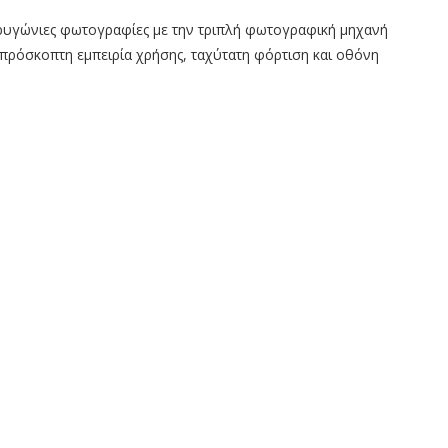
υρυγώνιες φωτογραφίες με την τριπλή φωτογραφική μηχανή
 απρόσκοπτη εμπειρία χρήσης, ταχύτατη φόρτιση και οθόνη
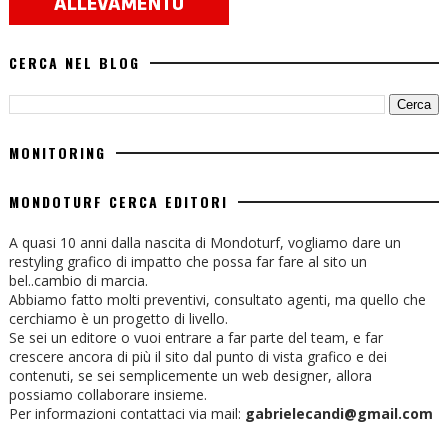
CERCA NEL BLOG
MONITORING
MONDOTURF CERCA EDITORI
A quasi 10 anni dalla nascita di Mondoturf, vogliamo dare un
restyling grafico di impatto che possa far fare al sito un
bel..cambio di marcia.
Abbiamo fatto molti preventivi, consultato agenti, ma quello che
cerchiamo è un progetto di livello.
Se sei un editore o vuoi entrare a far parte del team, e far
crescere ancora di più il sito dal punto di vista grafico e dei
contenuti, se sei semplicemente un web designer, allora
possiamo collaborare insieme.
Per informazioni contattaci via mail:
gabrielecandi@gmail.com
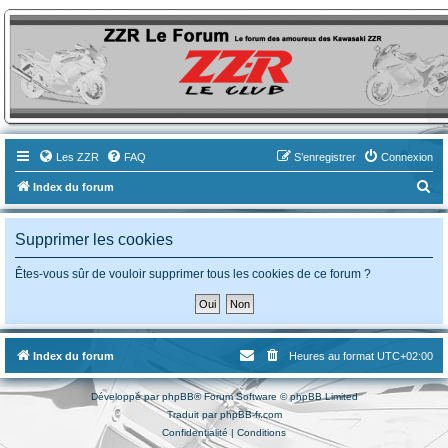
ZZR-Leclub le Forum
Le forum des amoureux des Kawasaki ZZR
Les ZZR
FAQ
S’enregistrer
Connexion
R
Index du forum
e
c
Supprimer les cookies
h
Êtes-vous sûr de vouloir supprimer tous les cookies de ce forum ?
e
r
c
h
Index du forum
Heures au format
UTC+02:00
e
Développé par
phpBB
® Forum Software © phpBB Limited
r
Traduit par
phpBB-fr.com
Confidentialité
|
Conditions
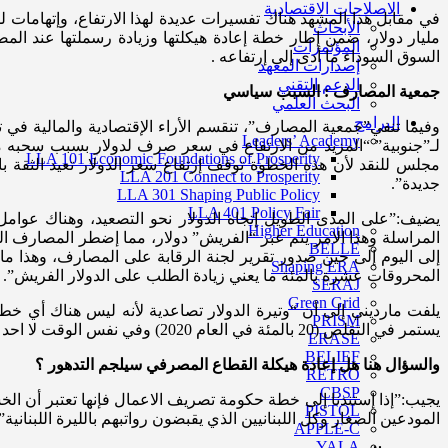
الاصلاحات الاقتصادية
الأبحاث
مليار دولار، ضمن إطار خطة إعادة هيكلتها وزيادة رسملتها عند الم
المؤتمرات
السوق السوداء ما أدى إلى إرتفاعه .
إصدارات المعهد
الدعم التقني
جمعية المصارف : السبب سياسي
البحث العلمي
البرامج
وفيما تنفي”جمعية المصارف”، تنقسم الأراء الإقتصادية والمالية في 
Leaders’ Academy
لـ”جنوبية” “المزيد من الارتفاع في سعر صرف لدولار بسبب سحبه من
LLA 101 Economic Foundations of Prosperity
مجلس للنقد لأن هذه الخطوة توقف إرتفاع سعر الدولار تعيد الثقة ب
LLA 201 Connect to Prosperity
جديدة”.
LLA 301 Shaping Public Policy
LLA 401 Policy Fair
Higher Education
المراسلة وهذا الامر يتم عبر “الفريش” دولار، مما إضطر المصارف الل
BELLE
Shaping ERA
المحروقات عشرة بالمئة ما يعني زيادة الطلب على الدولار الفريش”.
SERAJ
Green Grid
يلفت مارديني إلى أن “وتيرة الدولار تصاعدية لأنه ليس هناك أي خطوة 
PRISM
يستمر في التقلص (20 بالمئة في العام 2020) وفي نفس الوقت لا احد لديه ثقة بالليرة اللبنانية”.
ERASE
BELIEF
والسؤال هنا هل إعادة هيكلة القطاع المصرفي سيلجم التدهور ؟
RETRO
CBSP
PISTOL
المودعين الصغار وكل اللبنانيين الذي يقبضون رواتبهم بالليرة اللبنانية”.
APPLE-C
YALA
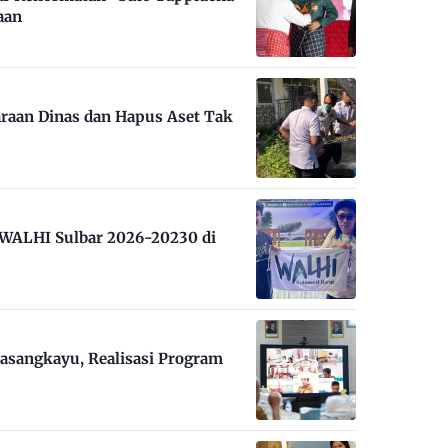
aan
raan Dinas dan Hapus Aset Tak
m WALHI Sulbar 2026-20230 di
asangkayu, Realisasi Program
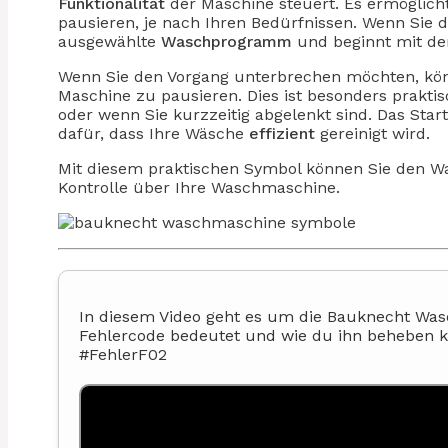
Funktionalität
der Maschine steuert. Es ermöglich
pausieren, je nach Ihren Bedürfnissen. Wenn Sie 
ausgewählte
Waschprogramm
und beginnt mit d
Wenn Sie den Vorgang unterbrechen möchten, kön
Maschine zu pausieren. Dies ist besonders prakti
oder wenn Sie kurzzeitig abgelenkt sind. Das Sta
dafür, dass Ihre Wäsche
effizient
gereinigt wird.
Mit diesem praktischen Symbol können Sie den Wa
Kontrolle über Ihre Waschmaschine.
In diesem Video geht es um die Bauknecht Was
Fehlercode bedeutet und wie du ihn beheben 
#FehlerF02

━━━

To do »
May I have exactly the lines from the one containing "Wenn Sie den" through the last line of the data, both included?

Response to the task »
Wenn Sie den Vorgang unterbrechen möchten, kön
Maschine zu pausieren. Dies ist besonders prakti
oder wenn Sie kurzzeitig abgelenkt sind. Das Sta
dafür, dass Ihre Wäsche
effizient
gereinigt wird.
Mit diesem praktischen Symbol können Sie den Wa
Kontrolle über Ihre Waschmaschine.
In diesem Video geht es um die Bauknecht Was
Fehlercode bedeutet und wie du ihn beheben 
#FehlerF02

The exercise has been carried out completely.